Segundo informações divulgadas pelo Jornal da Cidade Online, um informante ouvido pela PF afirmou que Swedenberger Barbosa, sabido uma vez que Berger, teria facilitado o entrada de Lulinha ao Ministério da Saúde. Na idade mencionada no prova, Berger ocupava o função de secretário-executivo da pasta. Atualmente, ele trabalha no Palácio do Planalto uma vez que director do Gabinete Apenso de Gestão Interna do Gabinete Pessoal do presidente Lula.
Suposta rede de entrada
Ainda de convénio com o relato, Berger e Marco Aurélio Santana Ribeiro, o Marcola, ex-chefe de gabinete de Lula, teriam funcionado uma vez que canais de entrada ao Ministério da Saúde para Lulinha, além da empresária Roberta Luchsinger e do empresário Antonio Camilo Antunes, sabido uma vez que “Careca do INSS”.

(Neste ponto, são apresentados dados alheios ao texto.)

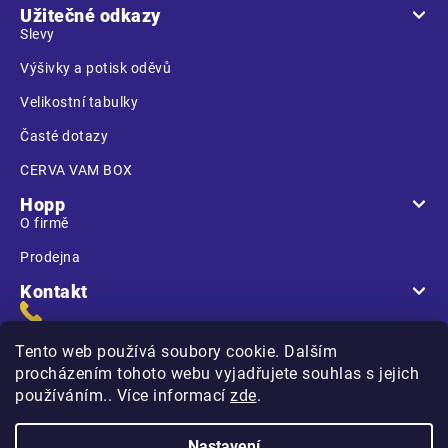
Užitečné odkazy
Slevy
Výšivky a potisk oděvů
Velikostní tabulky
Časté dotazy
CERVA VAM BOX
Hopp
O firmě
Prodejna
Kontakt
Tento web používá soubory cookie. Dalším
procházením tohoto webu vyjadřujete souhlas s jejich
používáním.. Více informací
zde
.
Na Kasárnách
396 01 Humpolec
Nastavení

O caso ganhou maior repercussão posteriormente informações sobre supostos pagamentos realizados por Roberta Luchsinger a Marcola. Ele permaneceu uma vez que director de gabinete de Lula durante o atual governo e deixou a função em 21 de julho deste ano, segundo a publicação.
Relatos também citam o “Careca do INSS”
Nos depoimentos prestados à Polícia Federalista em 2025, o informante também teria afirmado que Antonio Carlos Camilo Antunes, o “Careca do INSS”, fazia pagamentos periódicos a Lulinha em troca de entrada a órgãos ligados à dimensão da saúde.
Segundo a versão apresentada à PF, o objetivo seria facilitar a comercialização de produtos relacionados ao canabidiol.
É importante ressaltar, porém, que as acusações são contestadas pelas pessoas citadas. As defesas de Camilo, Lulinha e Roberta Luchsinger negam as acusações apresentadas nos depoimentos.
Berger segue no Palácio do Planalto
A situação labareda atenção também pela atual posição de Swedenberger Barbosa. Conforme o material, Berger permanece no Palácio do Planalto, onde exerce a função de director do Gabinete Apenso de Gestão Interna do Gabinete Pessoal do presidente Lula.
Por enquanto, o que existe é o relato de um informante apresentado à Polícia Federalista, e não uma comprovação definitiva das acusações. O teor deverá ser analisado no contexto das investigações e das demais provas eventualmente reunidas pelas autoridades.
A revelação acrescenta mais um capítulo às investigações que envolvem Lulinha, Roberta Luchsinger, Marcola e o chamado “Careca do INSS”, colocando novamente no meio das atenções as relações e os acessos de pessoas próximas ao governo federalista.